Can you print each text line of the records below word for word, leaving out the pictures?

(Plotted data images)
◇ ◇ ◇ ◇ ◇ ◇ ◇

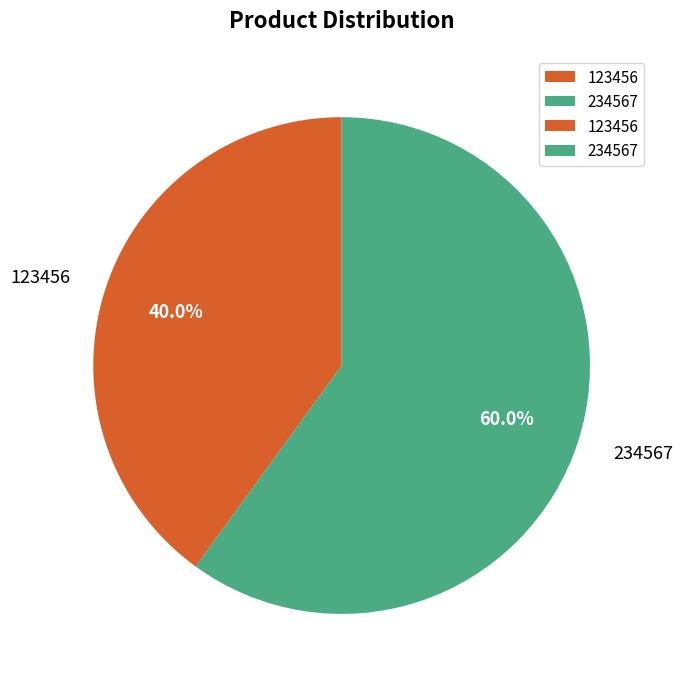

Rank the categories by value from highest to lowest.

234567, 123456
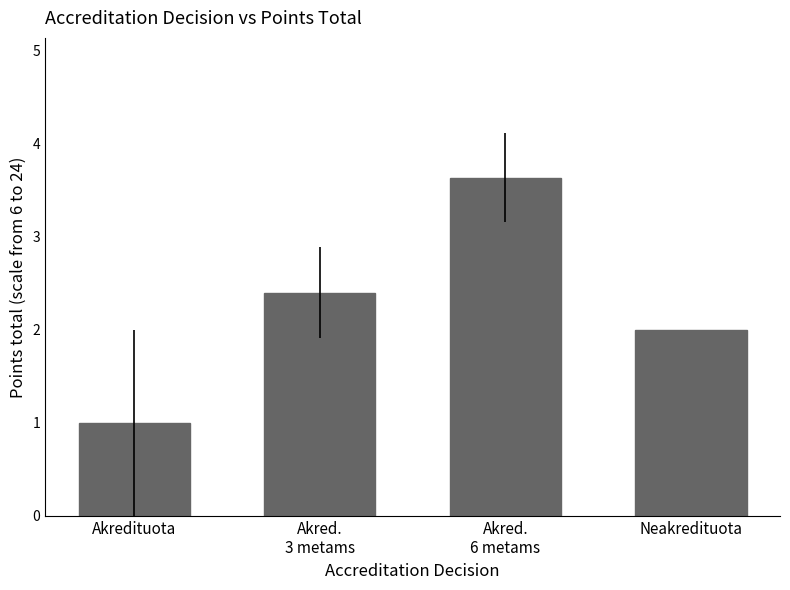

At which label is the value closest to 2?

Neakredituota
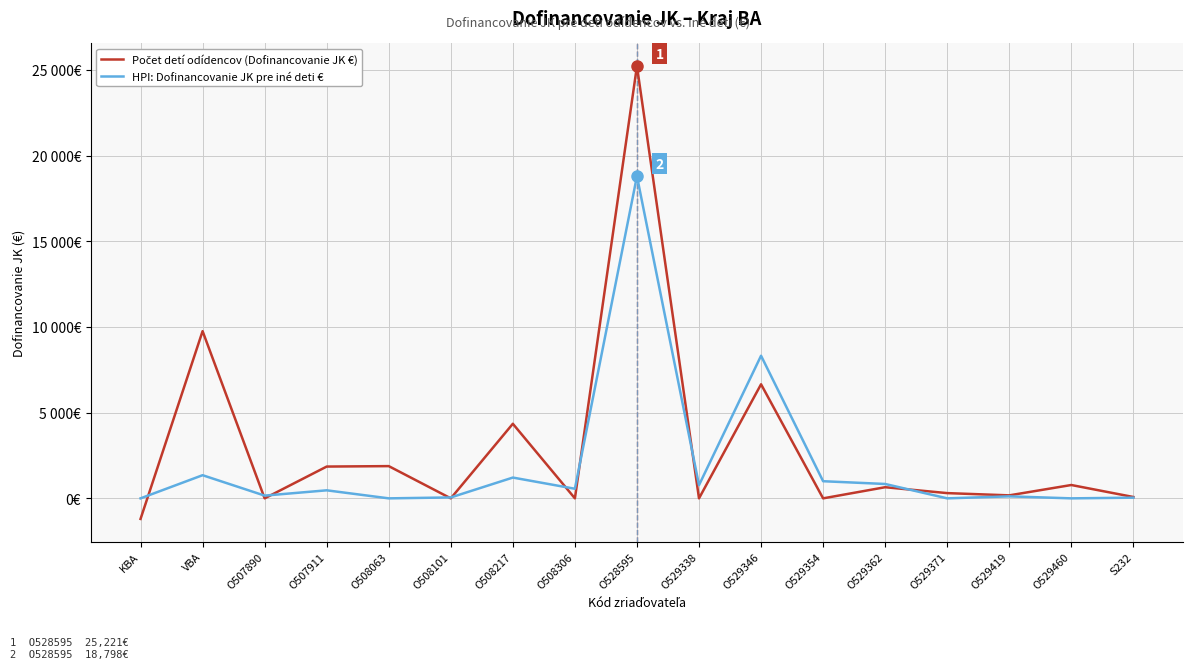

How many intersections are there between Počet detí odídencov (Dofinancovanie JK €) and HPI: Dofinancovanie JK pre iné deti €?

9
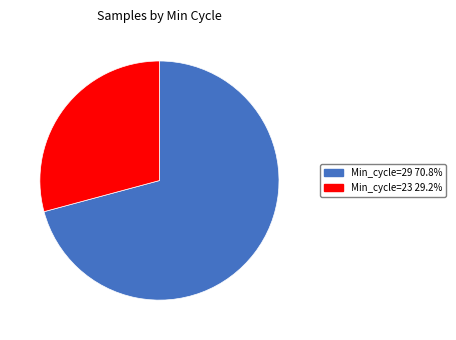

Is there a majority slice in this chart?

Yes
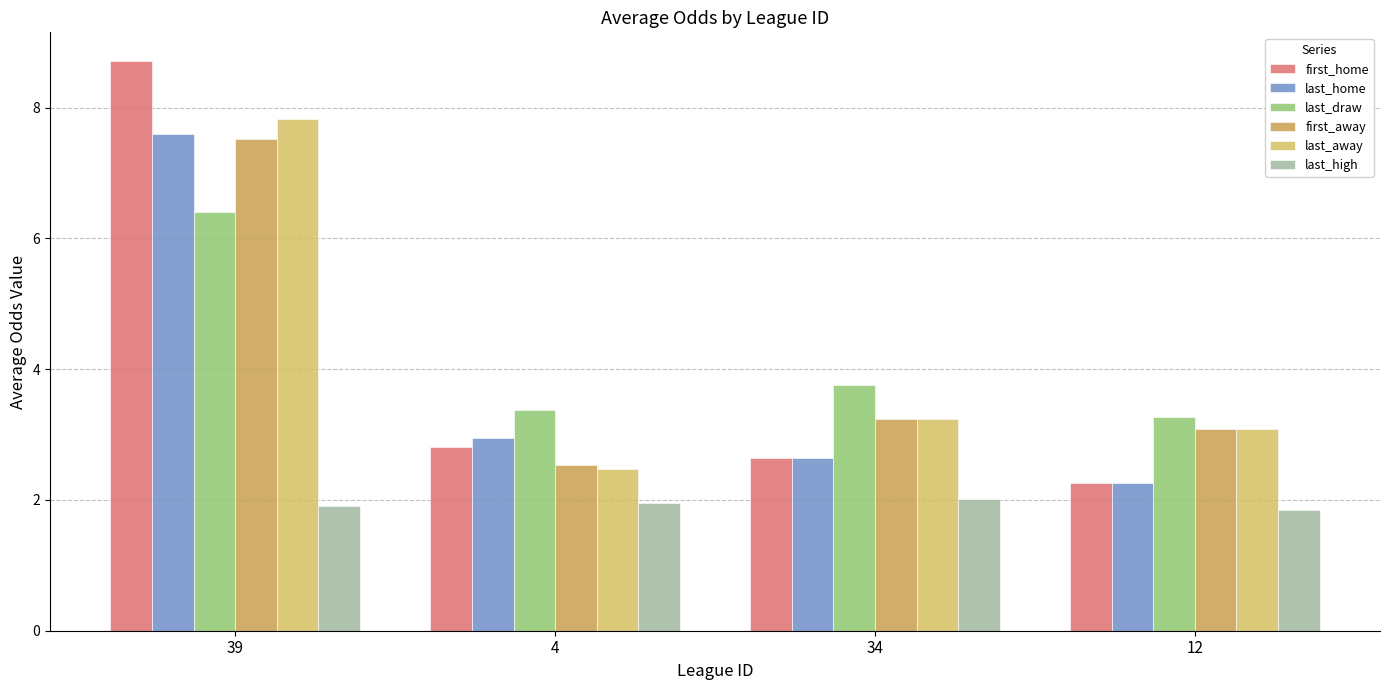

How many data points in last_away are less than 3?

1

◇ ◇ ◇ ◇ ◇ ◇ ◇

• [TASK OUTPUT]:
Rank the categories by value from highest to lowest.

234567, 123456

At which label is the value closest to 2?

Neakredituota

How many intersections are there between Počet detí odídencov (Dofinancovanie JK €) and HPI: Dofinancovanie JK pre iné deti €?

9

Is there a majority slice in this chart?

Yes

How many data points in last_away are less than 3?

1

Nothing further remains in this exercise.